● What you need to do
Would you please copy the part of the material below that opens with the line containing "Figure 14. The" and closes with the line containing "Figure 4. Examples"? Copy it exactly, and only it.

● Record set
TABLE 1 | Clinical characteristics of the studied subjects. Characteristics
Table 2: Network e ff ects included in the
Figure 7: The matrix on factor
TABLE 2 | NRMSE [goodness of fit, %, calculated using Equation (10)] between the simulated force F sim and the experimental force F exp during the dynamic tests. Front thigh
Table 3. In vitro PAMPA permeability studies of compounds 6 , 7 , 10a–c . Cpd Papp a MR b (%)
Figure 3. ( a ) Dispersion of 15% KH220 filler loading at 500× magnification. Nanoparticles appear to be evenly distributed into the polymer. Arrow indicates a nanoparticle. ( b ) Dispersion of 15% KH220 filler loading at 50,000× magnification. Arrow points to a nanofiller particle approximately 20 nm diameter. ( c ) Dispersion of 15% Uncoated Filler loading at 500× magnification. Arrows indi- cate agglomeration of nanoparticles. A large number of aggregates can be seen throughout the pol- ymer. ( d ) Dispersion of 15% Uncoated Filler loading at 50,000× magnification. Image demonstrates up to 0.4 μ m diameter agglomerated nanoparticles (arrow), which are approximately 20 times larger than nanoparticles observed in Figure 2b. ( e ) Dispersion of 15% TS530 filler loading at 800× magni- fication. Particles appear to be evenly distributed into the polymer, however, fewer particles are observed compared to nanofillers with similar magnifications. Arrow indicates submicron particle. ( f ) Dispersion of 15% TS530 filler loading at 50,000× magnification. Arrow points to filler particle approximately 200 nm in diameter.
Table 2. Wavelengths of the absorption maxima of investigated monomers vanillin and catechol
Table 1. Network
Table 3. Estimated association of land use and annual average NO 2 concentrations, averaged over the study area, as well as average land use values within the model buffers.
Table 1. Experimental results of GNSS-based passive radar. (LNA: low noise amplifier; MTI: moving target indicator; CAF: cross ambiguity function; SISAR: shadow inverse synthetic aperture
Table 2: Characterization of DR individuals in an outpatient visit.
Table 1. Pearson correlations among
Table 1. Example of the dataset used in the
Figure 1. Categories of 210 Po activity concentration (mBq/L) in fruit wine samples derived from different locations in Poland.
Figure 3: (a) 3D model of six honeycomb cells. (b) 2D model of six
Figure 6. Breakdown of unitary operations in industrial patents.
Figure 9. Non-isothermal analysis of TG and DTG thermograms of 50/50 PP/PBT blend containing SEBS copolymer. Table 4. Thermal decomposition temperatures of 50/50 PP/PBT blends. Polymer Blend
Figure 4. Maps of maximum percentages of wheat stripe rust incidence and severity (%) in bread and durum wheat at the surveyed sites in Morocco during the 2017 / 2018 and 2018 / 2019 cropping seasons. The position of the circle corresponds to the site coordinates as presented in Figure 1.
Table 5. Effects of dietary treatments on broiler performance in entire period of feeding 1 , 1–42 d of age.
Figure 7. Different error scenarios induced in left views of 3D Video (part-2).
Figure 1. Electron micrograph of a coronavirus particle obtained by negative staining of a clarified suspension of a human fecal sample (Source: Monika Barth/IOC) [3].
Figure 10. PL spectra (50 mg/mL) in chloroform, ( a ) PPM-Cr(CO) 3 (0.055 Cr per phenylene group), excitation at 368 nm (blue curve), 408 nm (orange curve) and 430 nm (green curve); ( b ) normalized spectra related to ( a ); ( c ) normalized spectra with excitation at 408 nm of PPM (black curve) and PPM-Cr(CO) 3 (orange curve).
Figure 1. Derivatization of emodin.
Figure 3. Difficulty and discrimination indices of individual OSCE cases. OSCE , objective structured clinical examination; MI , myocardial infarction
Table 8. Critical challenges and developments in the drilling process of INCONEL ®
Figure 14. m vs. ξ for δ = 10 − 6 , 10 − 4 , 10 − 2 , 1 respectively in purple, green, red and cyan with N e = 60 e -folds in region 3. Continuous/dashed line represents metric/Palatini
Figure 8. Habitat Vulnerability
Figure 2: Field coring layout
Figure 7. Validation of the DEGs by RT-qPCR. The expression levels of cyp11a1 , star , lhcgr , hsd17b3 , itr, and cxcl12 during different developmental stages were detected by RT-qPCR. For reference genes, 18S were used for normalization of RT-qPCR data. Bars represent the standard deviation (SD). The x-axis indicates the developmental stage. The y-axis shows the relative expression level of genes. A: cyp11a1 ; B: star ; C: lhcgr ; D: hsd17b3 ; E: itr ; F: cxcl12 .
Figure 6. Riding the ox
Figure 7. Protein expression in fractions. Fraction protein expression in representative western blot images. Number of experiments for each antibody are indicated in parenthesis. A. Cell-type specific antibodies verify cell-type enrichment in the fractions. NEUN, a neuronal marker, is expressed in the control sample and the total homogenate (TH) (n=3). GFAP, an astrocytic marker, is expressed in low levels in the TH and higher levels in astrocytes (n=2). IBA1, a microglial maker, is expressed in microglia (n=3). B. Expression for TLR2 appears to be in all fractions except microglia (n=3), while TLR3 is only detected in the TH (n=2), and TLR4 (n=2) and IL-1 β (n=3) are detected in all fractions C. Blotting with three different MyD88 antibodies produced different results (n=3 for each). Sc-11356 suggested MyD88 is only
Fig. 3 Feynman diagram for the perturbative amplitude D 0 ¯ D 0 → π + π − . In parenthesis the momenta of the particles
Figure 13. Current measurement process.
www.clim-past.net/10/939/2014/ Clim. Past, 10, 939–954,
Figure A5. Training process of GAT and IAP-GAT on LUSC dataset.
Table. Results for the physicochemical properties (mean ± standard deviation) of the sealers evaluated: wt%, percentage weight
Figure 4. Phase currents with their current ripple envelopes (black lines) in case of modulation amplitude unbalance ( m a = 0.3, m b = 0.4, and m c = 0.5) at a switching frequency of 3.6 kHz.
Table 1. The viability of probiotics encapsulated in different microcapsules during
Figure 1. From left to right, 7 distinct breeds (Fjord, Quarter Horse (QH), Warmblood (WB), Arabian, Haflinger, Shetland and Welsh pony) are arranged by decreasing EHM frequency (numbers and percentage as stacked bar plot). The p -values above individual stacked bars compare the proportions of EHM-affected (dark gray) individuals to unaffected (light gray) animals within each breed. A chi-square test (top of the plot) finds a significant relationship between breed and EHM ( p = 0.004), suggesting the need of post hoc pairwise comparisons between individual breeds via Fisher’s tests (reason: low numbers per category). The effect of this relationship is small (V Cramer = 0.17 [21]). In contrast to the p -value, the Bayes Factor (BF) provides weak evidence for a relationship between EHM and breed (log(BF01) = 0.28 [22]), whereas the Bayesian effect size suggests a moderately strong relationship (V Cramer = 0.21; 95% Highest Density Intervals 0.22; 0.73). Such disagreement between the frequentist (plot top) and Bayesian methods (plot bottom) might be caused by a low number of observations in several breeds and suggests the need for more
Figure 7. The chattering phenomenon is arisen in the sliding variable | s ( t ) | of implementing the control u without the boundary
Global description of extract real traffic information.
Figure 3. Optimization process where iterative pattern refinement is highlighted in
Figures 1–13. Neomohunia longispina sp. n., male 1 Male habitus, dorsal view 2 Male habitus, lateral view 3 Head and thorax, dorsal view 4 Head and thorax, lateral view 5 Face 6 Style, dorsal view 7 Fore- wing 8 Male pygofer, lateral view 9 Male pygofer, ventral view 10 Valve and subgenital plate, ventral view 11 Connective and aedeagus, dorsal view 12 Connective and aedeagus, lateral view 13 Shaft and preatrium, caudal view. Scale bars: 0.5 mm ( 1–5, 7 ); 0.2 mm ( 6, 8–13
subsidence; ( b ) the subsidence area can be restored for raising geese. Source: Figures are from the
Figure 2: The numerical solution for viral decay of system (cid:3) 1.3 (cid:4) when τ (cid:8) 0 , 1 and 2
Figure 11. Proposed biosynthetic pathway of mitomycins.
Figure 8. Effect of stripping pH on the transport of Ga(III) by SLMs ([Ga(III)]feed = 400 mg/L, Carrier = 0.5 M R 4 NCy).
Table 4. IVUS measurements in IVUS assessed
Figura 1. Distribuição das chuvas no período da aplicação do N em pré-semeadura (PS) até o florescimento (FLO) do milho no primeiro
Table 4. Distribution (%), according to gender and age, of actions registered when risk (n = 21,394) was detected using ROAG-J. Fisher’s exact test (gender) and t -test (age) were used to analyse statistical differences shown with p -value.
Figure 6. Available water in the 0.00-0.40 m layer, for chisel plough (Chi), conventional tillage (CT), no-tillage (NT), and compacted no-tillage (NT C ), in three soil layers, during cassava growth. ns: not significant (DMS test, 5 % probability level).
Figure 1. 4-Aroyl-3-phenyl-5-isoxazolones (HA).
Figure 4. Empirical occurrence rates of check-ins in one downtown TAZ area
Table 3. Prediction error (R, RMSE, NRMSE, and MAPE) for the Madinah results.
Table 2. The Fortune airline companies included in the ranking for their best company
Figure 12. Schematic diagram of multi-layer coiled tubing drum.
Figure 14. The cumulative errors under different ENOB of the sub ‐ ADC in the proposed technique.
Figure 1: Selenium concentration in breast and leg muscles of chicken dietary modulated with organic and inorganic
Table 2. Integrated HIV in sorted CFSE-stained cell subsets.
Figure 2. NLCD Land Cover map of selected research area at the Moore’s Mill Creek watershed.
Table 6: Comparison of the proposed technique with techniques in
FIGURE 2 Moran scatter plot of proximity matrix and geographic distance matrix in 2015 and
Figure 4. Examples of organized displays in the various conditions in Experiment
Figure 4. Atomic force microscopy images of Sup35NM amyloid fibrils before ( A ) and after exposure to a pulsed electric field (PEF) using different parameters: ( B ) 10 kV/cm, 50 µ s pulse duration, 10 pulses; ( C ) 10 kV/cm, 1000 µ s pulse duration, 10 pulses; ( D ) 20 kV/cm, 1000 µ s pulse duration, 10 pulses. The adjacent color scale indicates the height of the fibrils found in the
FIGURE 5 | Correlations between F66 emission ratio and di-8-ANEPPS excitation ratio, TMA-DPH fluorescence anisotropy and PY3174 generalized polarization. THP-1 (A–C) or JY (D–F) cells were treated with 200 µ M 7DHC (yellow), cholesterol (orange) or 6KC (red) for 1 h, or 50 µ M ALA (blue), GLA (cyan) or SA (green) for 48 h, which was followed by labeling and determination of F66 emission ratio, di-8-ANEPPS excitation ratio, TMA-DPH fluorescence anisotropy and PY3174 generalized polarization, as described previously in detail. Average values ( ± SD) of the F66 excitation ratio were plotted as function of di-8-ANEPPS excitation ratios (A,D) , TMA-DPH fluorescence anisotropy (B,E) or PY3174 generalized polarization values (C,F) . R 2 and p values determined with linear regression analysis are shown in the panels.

● Reply
Figure 14. The cumulative errors under different ENOB of the sub ‐ ADC in the proposed technique.
Figure 1: Selenium concentration in breast and leg muscles of chicken dietary modulated with organic and inorganic
Table 2. Integrated HIV in sorted CFSE-stained cell subsets.
Figure 2. NLCD Land Cover map of selected research area at the Moore’s Mill Creek watershed.
Table 6: Comparison of the proposed technique with techniques in
FIGURE 2 Moran scatter plot of proximity matrix and geographic distance matrix in 2015 and
Figure 4. Examples of organized displays in the various conditions in Experiment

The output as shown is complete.